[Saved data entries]

═══

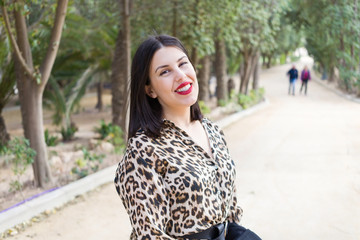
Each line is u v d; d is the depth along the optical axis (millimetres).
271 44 13469
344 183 5645
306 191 5371
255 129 10305
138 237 1371
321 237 4027
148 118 1479
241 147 8242
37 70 5188
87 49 11031
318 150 7727
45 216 4559
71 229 4258
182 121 1604
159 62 1483
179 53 1509
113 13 9984
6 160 7199
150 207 1358
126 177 1405
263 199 5133
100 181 5711
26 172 6738
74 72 12117
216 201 1496
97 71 12992
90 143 8750
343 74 17250
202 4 8500
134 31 9289
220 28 10250
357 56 15750
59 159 7359
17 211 4355
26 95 5305
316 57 23875
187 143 1511
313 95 19844
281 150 7832
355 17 13562
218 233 1501
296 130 9977
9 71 7844
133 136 1472
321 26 14852
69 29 9961
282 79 31625
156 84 1504
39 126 5426
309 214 4605
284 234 4125
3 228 4121
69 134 11688
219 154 1613
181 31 9109
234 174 1675
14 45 4887
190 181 1400
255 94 17234
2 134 8898
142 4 9000
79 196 5223
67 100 12078
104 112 20078
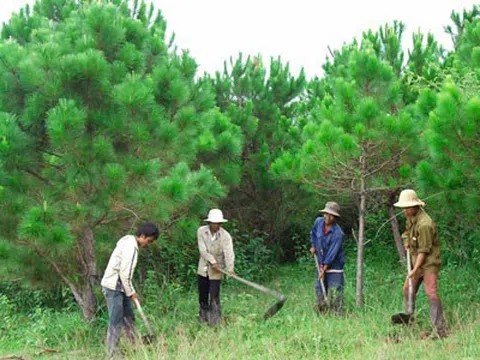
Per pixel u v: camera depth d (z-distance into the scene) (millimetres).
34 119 7121
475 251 8852
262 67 12617
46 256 7352
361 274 8039
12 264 7301
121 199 7195
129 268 6582
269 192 11609
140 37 8367
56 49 7172
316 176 8031
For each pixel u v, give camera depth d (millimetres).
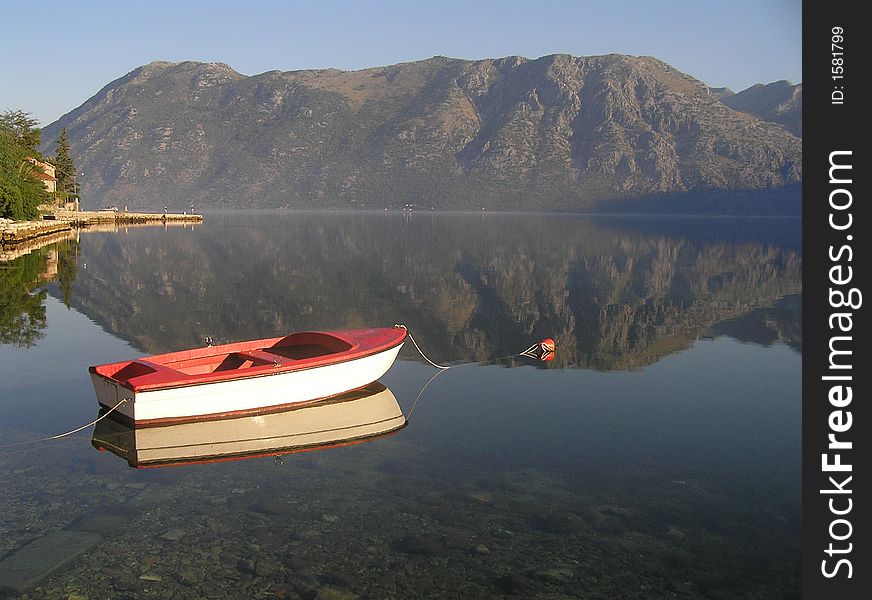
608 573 8367
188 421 13367
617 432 13398
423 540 9039
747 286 37906
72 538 8914
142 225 112875
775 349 21406
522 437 13070
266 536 9078
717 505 10188
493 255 58875
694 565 8570
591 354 20672
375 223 144000
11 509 9750
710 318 27453
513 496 10422
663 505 10172
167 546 8789
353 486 10727
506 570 8375
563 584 8109
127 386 12961
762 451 12352
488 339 22969
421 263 50031
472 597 7824
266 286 35312
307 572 8242
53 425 13414
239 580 8055
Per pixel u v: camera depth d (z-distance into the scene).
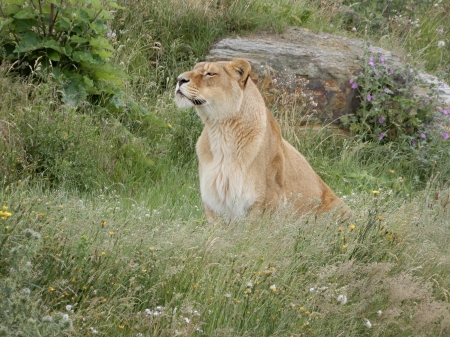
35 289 14.19
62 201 19.97
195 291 15.54
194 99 21.02
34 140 23.97
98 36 28.05
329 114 33.34
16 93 26.38
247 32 36.56
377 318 16.02
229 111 21.12
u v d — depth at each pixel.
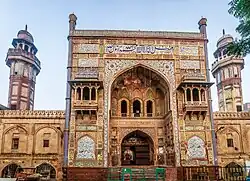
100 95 18.03
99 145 17.17
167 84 18.73
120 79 19.66
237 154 20.97
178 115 18.08
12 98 24.89
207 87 18.34
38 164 19.98
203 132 17.88
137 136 20.45
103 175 16.64
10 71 25.84
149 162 19.98
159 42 19.36
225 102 26.11
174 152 17.45
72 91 17.80
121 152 20.05
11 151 20.06
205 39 19.59
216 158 17.47
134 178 15.74
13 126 20.47
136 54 19.00
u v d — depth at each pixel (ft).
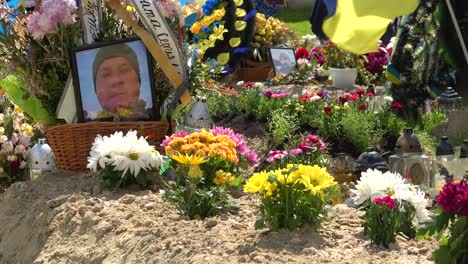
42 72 23.38
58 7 22.70
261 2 82.99
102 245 17.89
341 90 44.65
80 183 21.76
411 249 15.85
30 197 22.08
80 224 19.15
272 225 16.69
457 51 34.35
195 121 23.89
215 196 18.78
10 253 20.48
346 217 18.06
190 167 18.83
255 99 33.19
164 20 23.17
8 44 23.30
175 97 23.38
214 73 34.91
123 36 24.35
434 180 21.50
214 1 46.73
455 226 14.38
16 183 23.07
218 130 21.89
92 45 23.11
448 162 21.84
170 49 23.47
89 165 21.01
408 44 34.65
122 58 23.30
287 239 16.33
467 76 34.45
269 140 29.96
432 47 34.53
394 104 31.78
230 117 33.22
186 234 16.96
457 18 34.04
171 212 18.95
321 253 15.52
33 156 23.95
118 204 19.63
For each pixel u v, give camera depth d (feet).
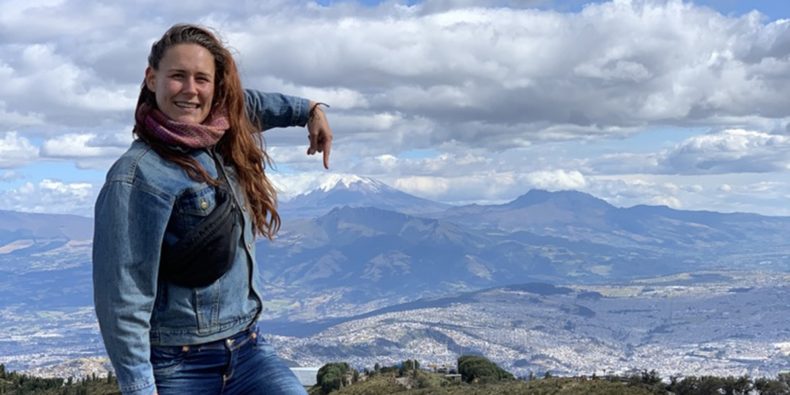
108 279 8.87
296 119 10.89
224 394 9.59
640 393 90.48
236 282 9.55
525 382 103.35
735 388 99.19
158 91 9.39
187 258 9.15
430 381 116.06
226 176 9.56
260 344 9.92
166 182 9.10
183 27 9.50
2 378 125.59
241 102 9.81
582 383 96.07
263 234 10.03
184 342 9.29
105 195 9.03
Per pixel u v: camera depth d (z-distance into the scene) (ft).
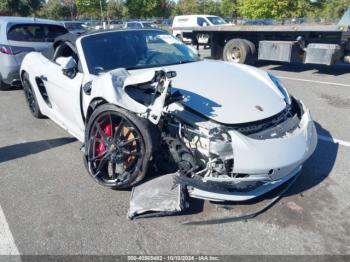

═══

- _Exercise_:
Retype the whole of the data verbatim. Skip every picture.

- _Exercise response_:
Each line is u v d; d is the depth along the optical axis (millimetres).
271 44 13469
344 183 5645
306 191 5371
255 129 10305
138 237 1371
321 237 4027
148 118 1479
241 147 8242
37 70 5188
87 49 11031
318 150 7727
45 216 4559
71 229 4258
182 121 1604
159 62 1483
179 53 1509
113 13 9984
6 160 7199
150 207 1358
126 177 1405
263 199 5133
100 181 5711
26 172 6738
74 72 12117
216 201 1496
97 71 12992
90 143 8750
343 74 17250
202 4 8500
134 31 9289
220 28 10250
357 56 15750
59 159 7359
17 211 4355
26 95 5305
316 57 23875
187 143 1511
313 95 19844
281 150 7832
355 17 13562
218 233 1501
296 130 9977
9 71 7844
133 136 1472
321 26 14852
69 29 9961
282 79 31625
156 84 1504
39 126 5426
309 214 4605
284 234 4125
3 228 4121
69 134 11688
219 154 1613
181 31 9109
234 174 1675
14 45 4887
190 181 1400
255 94 17234
2 134 8898
142 4 9000
79 196 5223
67 100 12078
104 112 20078
Per pixel u v: camera depth d (z-distance into the scene) (millimetres).
34 119 7121
475 251 8852
262 67 12617
46 256 7352
361 274 8039
12 264 7301
121 199 7195
129 268 6582
269 192 11609
140 37 8367
56 49 7172
316 176 8031
For each pixel u v, give camera depth d (millimetres).
608 573 8367
188 421 13367
617 432 13398
423 540 9039
747 286 37906
72 538 8914
142 225 112875
775 349 21406
522 437 13070
266 536 9078
717 505 10188
493 255 58875
694 565 8570
591 354 20672
375 223 144000
11 509 9750
710 318 27453
513 496 10422
663 505 10172
167 546 8789
353 486 10727
506 570 8375
563 584 8109
127 386 12961
762 451 12352
488 339 22969
421 263 50031
472 597 7824
266 286 35312
307 572 8242
53 425 13414
239 580 8055
Per pixel u v: camera depth d (z-distance into the scene).
35 289 14.19
62 201 19.97
195 291 15.54
194 99 21.02
34 140 23.97
98 36 28.05
329 114 33.34
16 93 26.38
247 32 36.56
377 318 16.02
229 111 21.12
u v d — depth at each pixel.
100 95 18.03
99 145 17.17
167 84 18.73
120 79 19.66
237 154 20.97
178 115 18.08
12 98 24.89
207 87 18.34
38 164 19.98
203 132 17.88
137 136 20.45
103 175 16.64
10 71 25.84
149 162 19.98
159 42 19.36
225 102 26.11
174 152 17.45
72 91 17.80
121 152 20.05
11 151 20.06
205 39 19.59
216 158 17.47
134 178 15.74
13 126 20.47
136 54 19.00
u v d — depth at each pixel (ft).
42 72 23.38
58 7 22.70
261 2 82.99
102 245 17.89
341 90 44.65
80 183 21.76
411 249 15.85
30 197 22.08
80 224 19.15
272 225 16.69
457 51 34.35
195 121 23.89
215 196 18.78
10 253 20.48
346 217 18.06
190 167 18.83
255 99 33.19
164 20 23.17
8 44 23.30
175 97 23.38
214 73 34.91
123 36 24.35
434 180 21.50
214 1 46.73
455 226 14.38
16 183 23.07
218 130 21.89
92 45 23.11
448 162 21.84
170 49 23.47
89 165 21.01
408 44 34.65
122 58 23.30
287 239 16.33
467 76 34.45
269 140 29.96
432 47 34.53
394 104 31.78
230 117 33.22
186 234 16.96
457 18 34.04
171 212 18.95
321 253 15.52
33 156 23.95
118 204 19.63
For each pixel u v, give camera depth d (feet).
108 279 8.87
296 119 10.89
224 394 9.59
640 393 90.48
236 282 9.55
525 382 103.35
735 388 99.19
158 91 9.39
187 258 9.15
430 381 116.06
226 176 9.56
260 344 9.92
166 182 9.10
183 27 9.50
2 378 125.59
241 102 9.81
582 383 96.07
263 234 10.03
184 342 9.29
105 195 9.03
Per pixel u v: camera depth d (z-distance into the scene) (ft).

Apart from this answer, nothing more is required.